Tilted trendline? Commenters say it’s not bias—you’re using the wrong tool
TLDR: The “tilted” line isn’t bias: ordinary regression only minimizes vertical errors, while PCA considers noise in both directions. Comments split between “use Deming/Total Least Squares” and “remember OLS assumptions,” underscoring a bigger lesson—your line changes with your assumptions, so pick the right tool for your data.
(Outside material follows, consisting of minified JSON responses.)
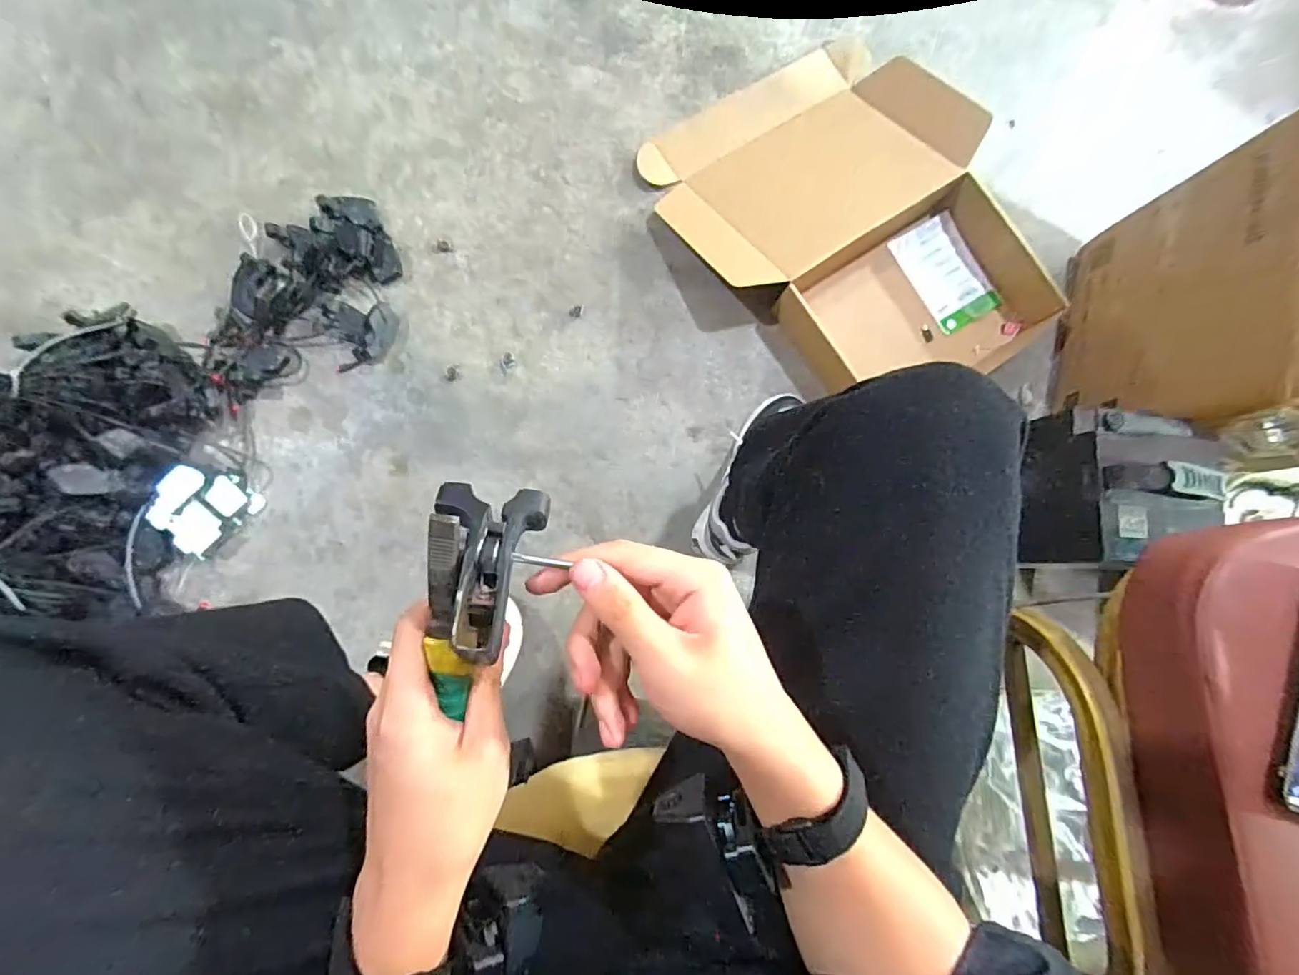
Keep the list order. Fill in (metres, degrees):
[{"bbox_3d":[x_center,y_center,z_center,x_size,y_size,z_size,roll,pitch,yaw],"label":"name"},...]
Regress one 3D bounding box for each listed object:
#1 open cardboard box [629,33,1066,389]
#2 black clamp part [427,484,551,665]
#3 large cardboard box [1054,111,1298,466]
[{"bbox_3d":[0.326,-0.409,0.879,0.472,0.099,0.579,-34,87,-10],"label":"open cardboard box"},{"bbox_3d":[-0.072,0.035,0.247,0.046,0.025,0.072,6,82,-6],"label":"black clamp part"},{"bbox_3d":[0.785,-0.227,0.751,0.216,0.410,0.402,19,81,-4],"label":"large cardboard box"}]

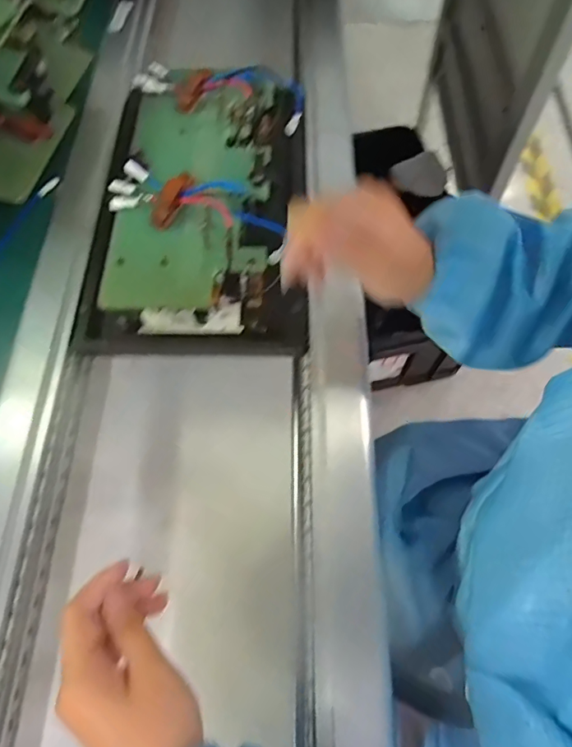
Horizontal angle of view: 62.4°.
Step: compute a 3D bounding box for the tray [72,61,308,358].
[{"bbox_3d":[-0.077,-0.164,0.437,0.187,0.071,0.287,1,66,3],"label":"tray"}]

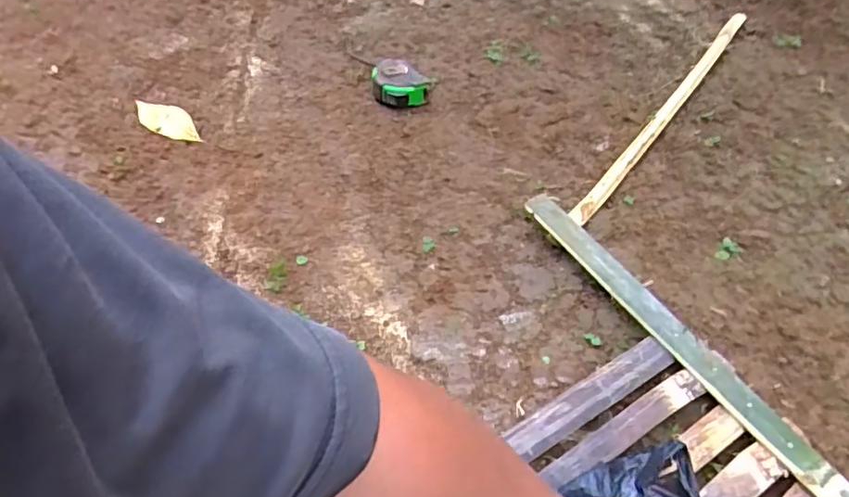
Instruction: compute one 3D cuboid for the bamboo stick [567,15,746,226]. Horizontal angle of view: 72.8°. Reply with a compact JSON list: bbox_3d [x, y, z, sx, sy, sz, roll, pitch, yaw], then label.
[{"bbox_3d":[0.362,-0.214,0.835,0.024,0.014,0.615,32,56,19],"label":"bamboo stick"}]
A coder plotted a simple best-fit line and freaked out when it looked “tilted,” then used a PCA arrow (the direction of maximum spread) that felt way more “right.” The comments pounced. The loudest take: this isn’t bias, it’s assumptions. As dllu put it, linear regression only models noise in y, not x, while PCA treats noise in both directions. sega_sai added that they minimize different things—vertical drops versus shortest-to-the-line distances—so of course they point different ways. Then came the plot twist: a stats teacher, charlieyu1, confessed they discovered this mid-lecture and “felt embarrassed,” prompting a flurry of “Stats 101, but make it spicy.”
Fixes? The thread crowned Deming regression—an “errors-in-both-axes” fit—suggested by gpcz, while tomp reminded everyone that what your eyes want is Total Least Squares (closest-distance fit). The mood was half teachable moment, half roast: “Two regressions enter, one line leaves,” joked one user, as others debated whether normalizing the data helps, or just hides the real issue. Links flew to PCA, Deming regression, and Total least squares. Verdict: not a bug—just different goals. If x is clean and you’re predicting y, OLS is fine; if both are messy, upgrade your tool and save the drama for the comments.
Key Points
- •Synthetic correlated data are generated in Python using NumPy with a dependency matrix, scaling, and mean offset.
- •A linear least-squares regression of y on x (via NumPy’s polyfit) is plotted and appears tilted relative to the data cluster.
- •The covariance matrix of the data is computed and diagonalized to find the eigenvector of maximum variance.
- •The principal eigenvector aligns with the intuitive direction of the data’s spread, differing from the regression line.
- •The author highlights that least squares minimizes vertical errors while the eigenvector approach reflects variance, raising questions about asymmetry and fit appropriateness.